▸ **SUPPLIED PASSAGE**
+++++
2. Low flat fee, or very low commission - say 1% per side instead of 2.5% to 3%. Again, who benefits here? If the company can attract a large volume of clients, the company benefits, but the agents work three times as hard to match the results of full-service agents. So the good ones, you guessed it, they leave.

3. A new version tells Buyers to find the home on their own, and then call in to a "virtual" agent who will advise them and help them write up the contract. This company kicks back a majority of the commission to the Buyer. Again, the "virtual" agents are not well paid, and probably have no idea just how difficult it is to navigate the San Francisco real estate market. I'm guessing Buyers using these companies house hunt for months or years on end with unsuccessful bid, after unsuccessful bid, until finally they severly over pay, and their "savings" ends up being a financial loss.

To sum up, let me share one story:
I got a Listing after the Seller fired his "discount" firm because after 45 days there were hardly any private showings, and only about 10 people at the Open Houses. PLUS, and this is bizarre, the Open House agent showed up with his wife who was not in the business, and who just sat in the Condo all day. Meanwhile the agent put out his Bible in addition to property information. Now I don't care if this was in the Bible Belt of our country, homes are de-personalized so that ALL Buyers can see themselves living there including those with other religious beliefs. Either way, it was strange because the agent was strange, and probably could not get a desk in a full-service brokerage if he tried.
+++++
▸ **INFORMATION SUPPLIED**
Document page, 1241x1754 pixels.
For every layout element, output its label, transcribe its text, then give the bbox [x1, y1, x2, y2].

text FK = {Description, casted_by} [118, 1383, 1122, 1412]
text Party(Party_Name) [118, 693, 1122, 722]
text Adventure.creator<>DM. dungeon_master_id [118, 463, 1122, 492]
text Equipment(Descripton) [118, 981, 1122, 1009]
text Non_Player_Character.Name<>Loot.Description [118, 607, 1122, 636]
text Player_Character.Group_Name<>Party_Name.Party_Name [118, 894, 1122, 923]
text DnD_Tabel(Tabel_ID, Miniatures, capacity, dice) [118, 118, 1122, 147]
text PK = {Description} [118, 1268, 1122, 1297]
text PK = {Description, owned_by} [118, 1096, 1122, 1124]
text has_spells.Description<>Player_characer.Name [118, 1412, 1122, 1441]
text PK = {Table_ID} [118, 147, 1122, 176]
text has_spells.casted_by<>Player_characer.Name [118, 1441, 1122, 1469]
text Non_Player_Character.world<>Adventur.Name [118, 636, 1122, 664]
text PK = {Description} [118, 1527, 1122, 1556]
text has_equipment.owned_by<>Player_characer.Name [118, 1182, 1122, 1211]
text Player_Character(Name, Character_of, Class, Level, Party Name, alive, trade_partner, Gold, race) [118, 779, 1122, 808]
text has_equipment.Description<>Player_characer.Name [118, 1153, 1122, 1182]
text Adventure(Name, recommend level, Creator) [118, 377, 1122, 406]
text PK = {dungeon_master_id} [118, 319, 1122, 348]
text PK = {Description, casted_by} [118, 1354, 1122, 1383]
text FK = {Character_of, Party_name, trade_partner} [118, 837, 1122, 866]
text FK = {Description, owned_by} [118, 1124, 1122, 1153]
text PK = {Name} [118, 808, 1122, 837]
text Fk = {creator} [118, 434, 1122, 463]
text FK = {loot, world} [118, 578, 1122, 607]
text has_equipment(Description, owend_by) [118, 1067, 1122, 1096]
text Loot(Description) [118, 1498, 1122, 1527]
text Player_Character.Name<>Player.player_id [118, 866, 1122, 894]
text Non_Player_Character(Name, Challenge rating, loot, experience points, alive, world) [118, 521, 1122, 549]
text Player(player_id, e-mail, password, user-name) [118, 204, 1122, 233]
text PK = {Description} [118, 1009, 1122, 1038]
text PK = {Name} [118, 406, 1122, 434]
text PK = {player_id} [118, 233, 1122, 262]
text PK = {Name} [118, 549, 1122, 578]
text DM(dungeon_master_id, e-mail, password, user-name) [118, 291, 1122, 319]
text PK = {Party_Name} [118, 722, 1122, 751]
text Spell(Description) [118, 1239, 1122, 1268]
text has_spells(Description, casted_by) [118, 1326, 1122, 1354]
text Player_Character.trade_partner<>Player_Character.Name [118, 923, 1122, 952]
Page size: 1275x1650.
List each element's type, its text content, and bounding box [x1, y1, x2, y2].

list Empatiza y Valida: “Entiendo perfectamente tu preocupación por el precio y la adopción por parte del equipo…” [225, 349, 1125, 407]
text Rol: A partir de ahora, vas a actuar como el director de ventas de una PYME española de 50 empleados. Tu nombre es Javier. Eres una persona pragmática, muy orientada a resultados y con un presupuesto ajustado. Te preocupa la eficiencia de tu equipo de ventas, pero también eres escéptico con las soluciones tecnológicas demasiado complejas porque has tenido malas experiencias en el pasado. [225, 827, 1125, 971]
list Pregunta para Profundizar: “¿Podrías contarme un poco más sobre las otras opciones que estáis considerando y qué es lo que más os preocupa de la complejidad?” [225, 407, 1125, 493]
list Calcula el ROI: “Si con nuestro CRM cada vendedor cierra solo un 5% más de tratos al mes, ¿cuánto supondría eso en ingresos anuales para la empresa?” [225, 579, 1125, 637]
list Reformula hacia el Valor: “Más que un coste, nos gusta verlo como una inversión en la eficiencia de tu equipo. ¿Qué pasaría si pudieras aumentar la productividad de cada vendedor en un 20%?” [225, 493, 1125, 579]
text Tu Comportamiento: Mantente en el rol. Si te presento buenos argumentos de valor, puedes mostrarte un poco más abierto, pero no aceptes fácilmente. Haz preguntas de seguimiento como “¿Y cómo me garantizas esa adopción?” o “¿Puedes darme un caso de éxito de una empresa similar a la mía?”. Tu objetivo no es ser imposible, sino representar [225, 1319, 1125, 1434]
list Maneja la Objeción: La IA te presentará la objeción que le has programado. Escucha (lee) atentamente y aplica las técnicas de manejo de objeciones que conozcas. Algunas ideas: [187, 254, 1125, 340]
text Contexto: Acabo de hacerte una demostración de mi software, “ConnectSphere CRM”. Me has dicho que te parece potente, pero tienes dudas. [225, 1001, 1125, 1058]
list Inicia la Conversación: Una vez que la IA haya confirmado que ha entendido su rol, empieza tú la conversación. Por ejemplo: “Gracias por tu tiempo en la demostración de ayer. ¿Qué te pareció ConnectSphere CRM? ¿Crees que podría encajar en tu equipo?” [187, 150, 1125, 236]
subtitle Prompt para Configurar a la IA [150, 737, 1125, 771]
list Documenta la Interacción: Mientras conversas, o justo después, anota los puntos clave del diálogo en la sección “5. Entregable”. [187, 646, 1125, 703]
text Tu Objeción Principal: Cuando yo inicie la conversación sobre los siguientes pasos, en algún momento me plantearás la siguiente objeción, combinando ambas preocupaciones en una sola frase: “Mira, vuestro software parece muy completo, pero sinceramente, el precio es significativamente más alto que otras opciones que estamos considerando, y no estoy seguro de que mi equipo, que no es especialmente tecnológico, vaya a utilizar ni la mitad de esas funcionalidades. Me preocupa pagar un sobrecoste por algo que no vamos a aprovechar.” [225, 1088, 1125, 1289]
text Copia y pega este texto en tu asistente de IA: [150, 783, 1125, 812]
+++++
▸ **SET TASKS**
• a. In the passage on discount real estate brokerages, how many days had the Seller's listing been with the discount firm when he fired it?
• b. Reproduce everything in the passage on discount real estate brokerages from "To sum up, let" down to "if he tried.".

▸ **SOLUTIONS TO THE PROBLEMS**
• a. 45 days.

• b.
To sum up, let me share one story:
I got a Listing after the Seller fired his "discount" firm because after 45 days there were hardly any private showings, and only about 10 people at the Open Houses. PLUS, and this is bizarre, the Open House agent showed up with his wife who was not in the business, and who just sat in the Condo all day. Meanwhile the agent put out his Bible in addition to property information. Now I don't care if this was in the Bible Belt of our country, homes are de-personalized so that ALL Buyers can see themselves living there including those with other religious beliefs. Either way, it was strange because the agent was strange, and probably could not get a desk in a full-service brokerage if he tried.